In this case, the biggest pile of gold belongs to the city of Aspen, with its dedicated .5% affordable housing real estate transfer tax and .45% sales tax that when combined generate around $10 million annually from free-market property transactions and retail sales within the city’s boundaries for use in developing and managing city-owned affordable housing — which constitutes a substantial subset of the entire inventory of housing units that fall under the APCHA employment and income guidelines. Oh yes, and subsidizing APCHA’s operations. As of Jan. 1, 2020, the city’s affordable housing special revenue fund, into which these taxes are poured, had a fund balance of $53.5 million, according to the city’s annual financial report for 2019 (which is the city’s most recent publicly available audited report).
So as a first step toward a more diversified approach to governmental oversight of peoples’ lives in Aspen and Pitkin County, perhaps something smaller that ceding position power to dictate APCHA’s every action might be a better place to start. In the city’s case, as well as providing the largest pot of money for affordable housing development and management in general, it operates two complexes — Truscott Place adjacent to the Aspen Golf Course and Marolt Ranch just beyond the hospital along Castle Creek. So, what if the city were to divest itself of its ownership of these two housing developments?

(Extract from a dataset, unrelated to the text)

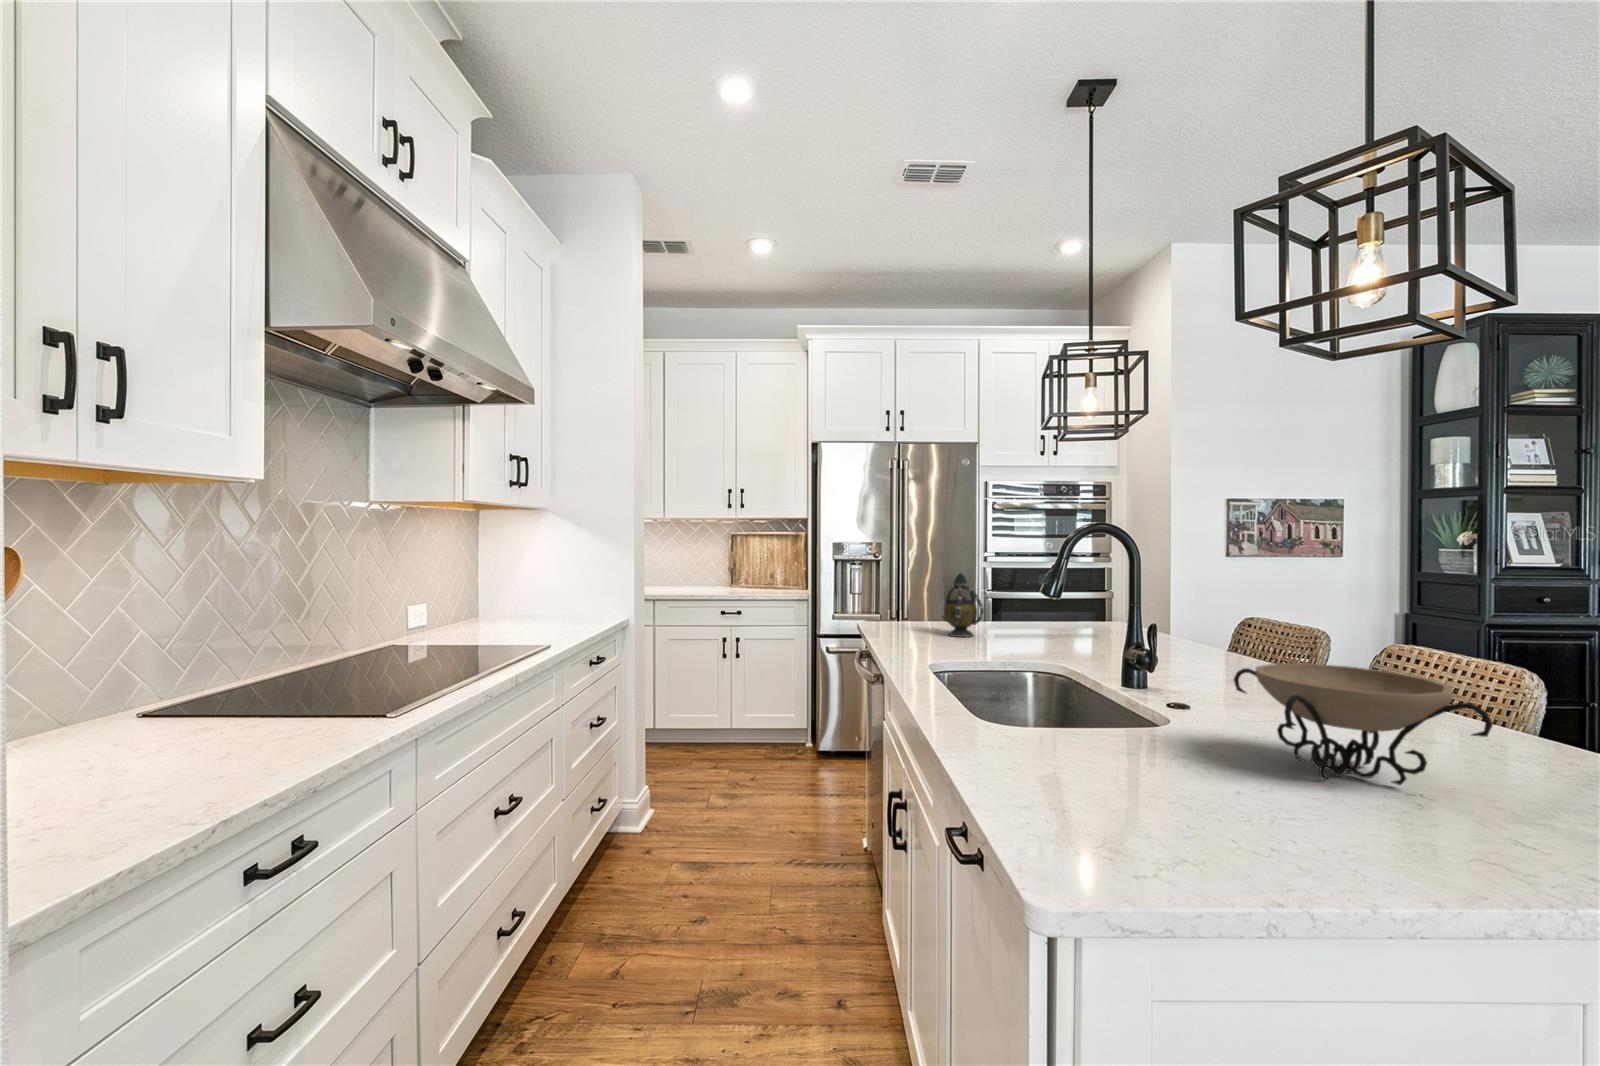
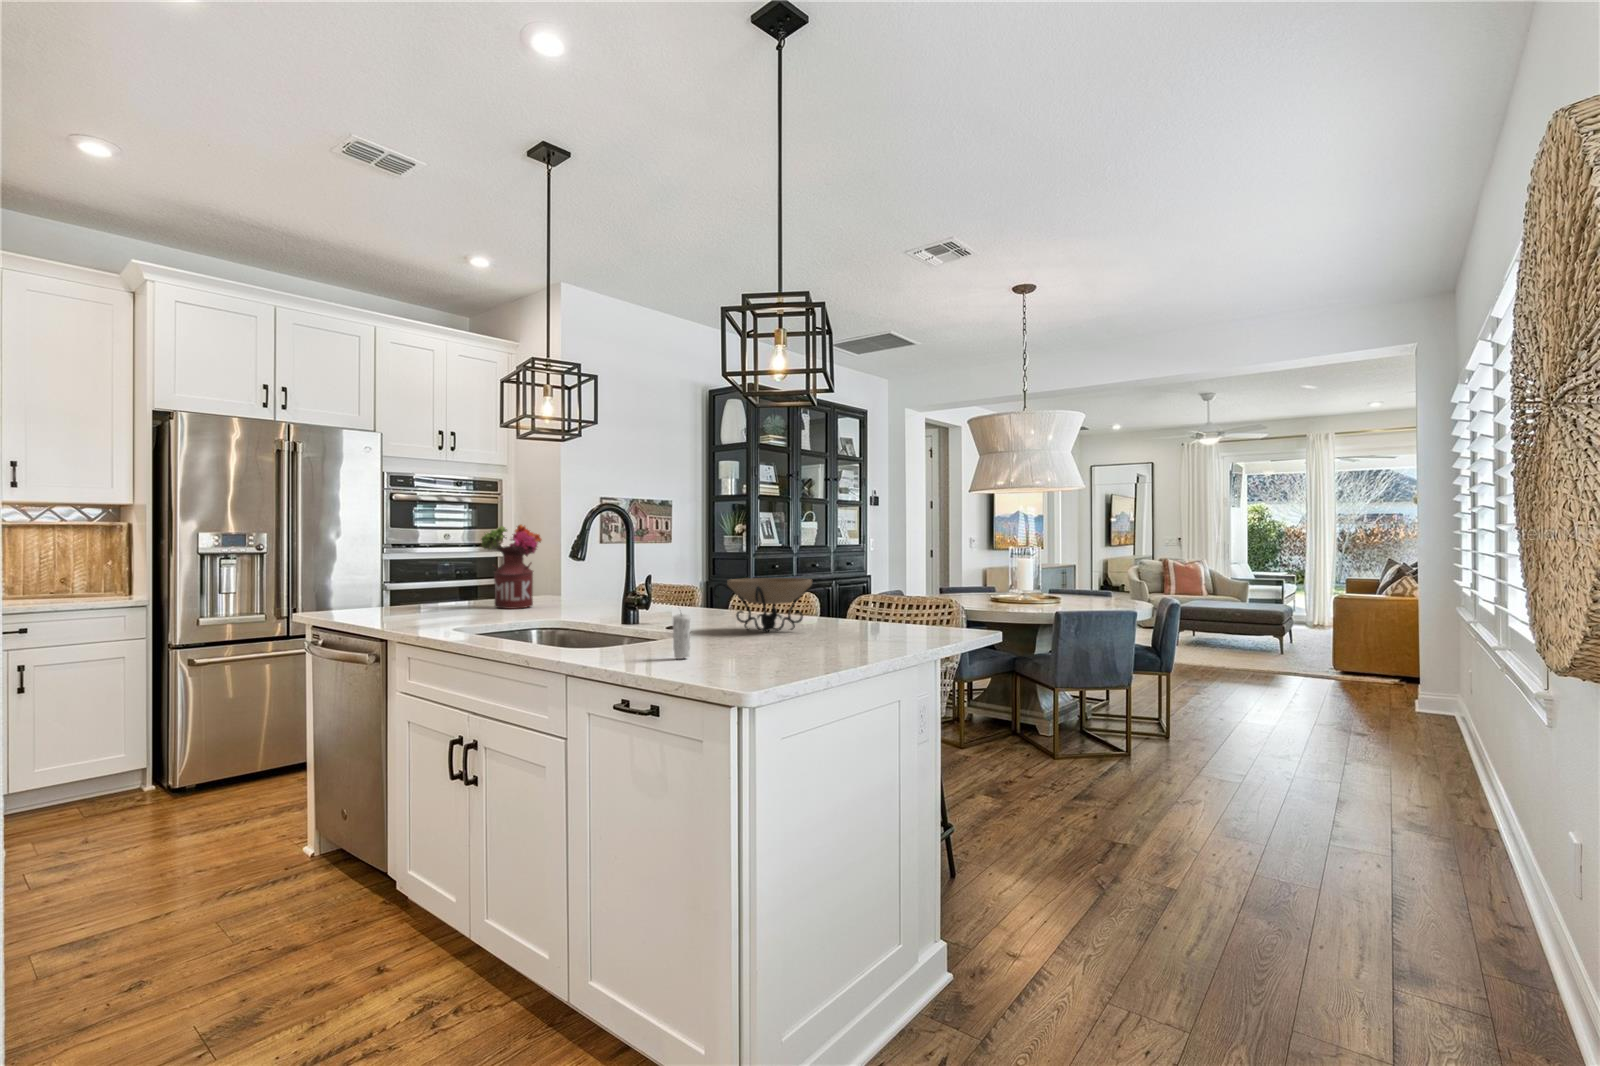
flower arrangement: none [1021,541,1095,640] -> present [481,525,542,609]
teapot: present [942,573,984,637] -> none [396,553,451,614]
candle: none [1014,739,1051,839] -> present [673,614,690,659]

Eliminating responsibility for day-to-day operations of rental housing developments would simplify the city’s role, allowing it to focus exclusively on the policy level elements of ensuring a stable, sustainable program to meet the community’s workforce housing needs over the longterm. Proceeds from the sales could be driven back into the Housing Development fund and used to leverage other sources of development capital to further the program. It would also eliminate any possibility for conflict between the city’s role as landlord of regulated properties and its role as the affordable housing program’s ultimate de facto regulator through its policy and financial influence over APCHA.
I do not know if there would even be interest from the private sector in owning and operating these developments. But it seems to me, based upon the existing landscape of affordable housing in Aspen, simplifying and streamlining the role of its biggest financial benefactor and ensuring a program focused on providing housing efficiently and effectively would be worth considering.